日本人の音楽に対する好みが近年に至るまで大きく変わってきていることがわかっている。古くから「悲哀」や「感傷」と、それらを反映する短旋法音階の音楽が日本人に好まれていた。しかし、西洋音楽導入により日本人の音楽に対する好みが短旋法音階から長旋法音階の音楽に変わっていった。

そこで、アメリカのビルボードチャートの長調、短調の割合を調査し、アメリカ人の音楽の好みが時代によりどう変わってきたかを調べることにした。また、過去にこの研究をした吉田宏則、佐々木彩の結果より信頼性を増やすことを目的とした。

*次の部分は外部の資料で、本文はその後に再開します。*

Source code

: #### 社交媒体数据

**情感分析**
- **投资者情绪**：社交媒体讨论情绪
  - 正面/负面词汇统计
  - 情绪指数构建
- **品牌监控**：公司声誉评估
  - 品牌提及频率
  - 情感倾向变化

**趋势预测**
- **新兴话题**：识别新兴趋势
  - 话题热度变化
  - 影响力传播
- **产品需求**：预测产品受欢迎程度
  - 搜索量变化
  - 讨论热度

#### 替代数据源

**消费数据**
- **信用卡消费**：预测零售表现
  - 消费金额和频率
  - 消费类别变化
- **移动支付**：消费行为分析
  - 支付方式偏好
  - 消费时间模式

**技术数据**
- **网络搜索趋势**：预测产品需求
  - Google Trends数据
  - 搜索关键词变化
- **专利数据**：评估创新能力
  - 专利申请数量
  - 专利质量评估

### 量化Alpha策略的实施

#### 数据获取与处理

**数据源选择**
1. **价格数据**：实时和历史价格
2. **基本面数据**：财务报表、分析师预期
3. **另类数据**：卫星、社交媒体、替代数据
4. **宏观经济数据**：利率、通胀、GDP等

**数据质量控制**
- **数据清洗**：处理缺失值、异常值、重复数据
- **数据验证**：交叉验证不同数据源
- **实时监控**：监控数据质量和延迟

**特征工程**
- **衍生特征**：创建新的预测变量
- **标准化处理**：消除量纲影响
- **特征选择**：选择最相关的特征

研究の方法はまず、アメリカのビルボードチャートの1955‐2004年のヒット曲TOP20を収集し長調、短調か判断し、どちらか判断しにくい曲については、分類不能にした。そして、過去の2人のデータと共に長調、短調、分類不能の割合の比較を行った。

比較を行ったところ、アメリカのビルボードチャートでは1955‐1974年までは長調が多く見られ、この年代には明るい感じの曲が多いことがわかった。しかし、1975年からは短調が大幅に増え、1995‐2004年には長調6割に対し短調4割になった。それに比べ、愛知教育大学の村尾忠廣が行った研究、日本の1945‐2004年のヒットソングにおける長調と短調の割合では、アメリカとは逆に1945‐1984年まで短調が多く見られ、この年代には暗い感じの曲が多い。そして、1985年以降からは長調が徐々に増えていきアメリカのビルボードチャートとは異なる結果を示した。

日本では長調の曲が多くなってきていることから好みは大きく変化していったことが読み取れる。また、アメリカのデータからも短調の曲が多くなってきていることから好みが変化していったことが読み取れるので日本人の好みも変化していったように、アメリカ人の好みも変化していったことがわかった。